Directions:
(a) Answer these questions using the buffet passage:
(i) What did the grandmother carry the donuts and biscuits in?
(ii) What car did she lower herself into?
(iii) What color was the Honda Accord?
(b) List everything the buffet passage says was flying or flew.
(c) Pick up the buffet passage where it stops and keep writing.

*** Opening of Selected passage ***

My sympathy for the workers, however, was dwarfed by my disgust for what I perceived to be criminal behavior of some of the patrons. An extended family, all fat with a multiplicity of flabby chins that rippled like flapping bird neck appendages, limped out of the buffet. They were bloated, sickly, full of crapulence. The corpulent matriarch, the grandmother, had a huge travel bag full of donuts and biscuits that she had pilfered from the buffet tray. Apparently, she hadn’t stuffed herself enough. The donuts and biscuits were falling out of her over-packed tote bag as she hobbled across the parking lot. You could see the baked goods rolling across the asphalt like rot-gut bowling balls. This grandma’s butt was too big to get into the back seat of the banged-up, rusted Mercury Topaz, so she had to swing the door all the way open. Seemingly oblivious, she rammed the right door into the left door of a brand new dark gray Honda Accord parked in the next space. The Topaz door was wedged right into the once-pristine Accord and I could see sparks and gray paint chips flying off it. All the while the grandmother, straining with her cane, was lowering herself into the Topaz while grunting like a pig. She squatted lower and lower while gagging and squealing. Spittle flew out of her mouth along with bits of semi-masticated biscuit clods.

*** Close of Selected passage ***
*** Opening of Information shown ***

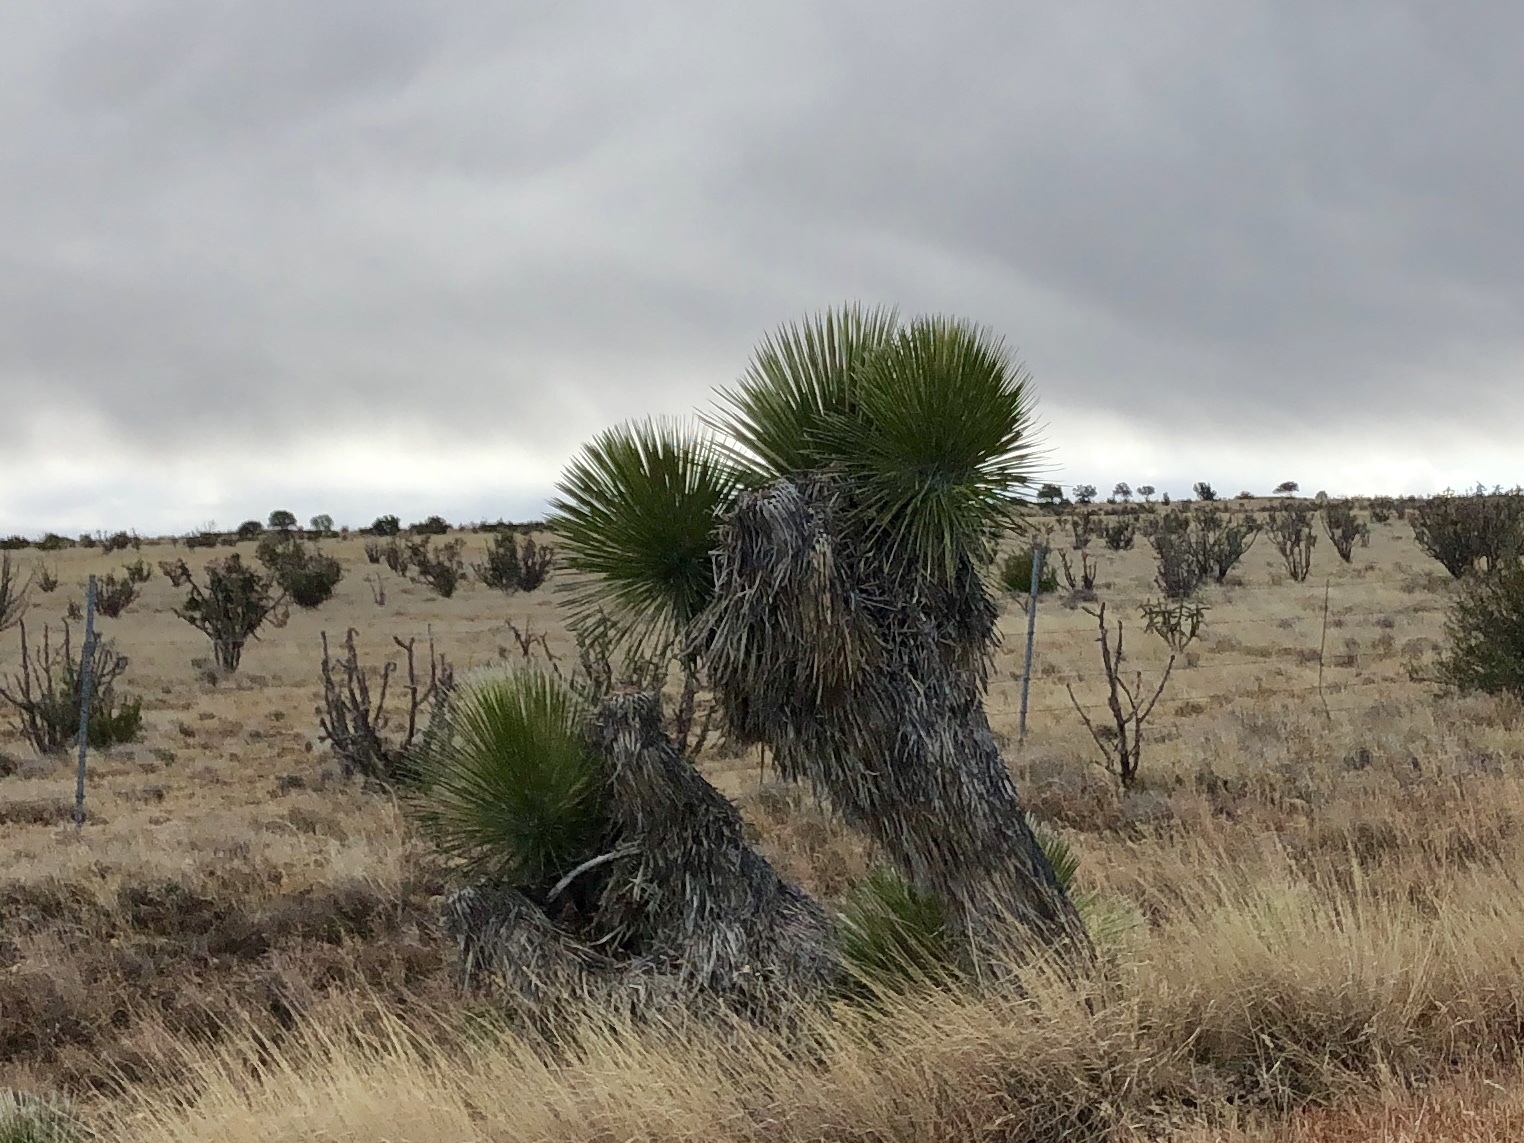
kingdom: Plantae
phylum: Tracheophyta
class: Liliopsida
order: Asparagales
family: Asparagaceae
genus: Yucca
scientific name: Yucca elata
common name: Palmella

*** Close of Information shown ***

Outputs in order:
(a)
(i) A huge travel bag, also called an over-packed tote bag.
(ii) A banged-up, rusted Mercury Topaz.
(iii) Dark gray.

(b)
- Sparks
- Gray paint chips
- Spittle
- Bits of semi-masticated biscuit clods

(c)
It gets worse. The grandma’s weight sunk the back of the Topaz so low that the car’s rear hit the asphalt and this made the door wedge deeper and deeper into the Accord. By now the door had violently gashed that poor new Honda. I was just standing there with my gym bag in my hand wondering if I was the only person who saw what was going on. It then occurred to me that someone’s Accord was getting thrashed. I rushed into the gym and explained the situation to the manager and he let me tell everyone what had happened over the PA system. A guy ran off the StairMaster while screaming hysterically and I followed him to the parking lot. The family was still sitting in the Topaz. They were so stuffed from their feeding that they were now “recovering” inside the car with the windows down, fanning themselves with the buffet’s take-out menus. The Honda owner was irate. He screamed at them and they just looked at him with bovine indifference, their blubbery chins glistening with drool. A bunch of clueless gluttons destroying and devouring everything that comes into their path--all because they couldn't find a more productive way to channel the caveman impulses that roiled within their emotionally-arrested DNA.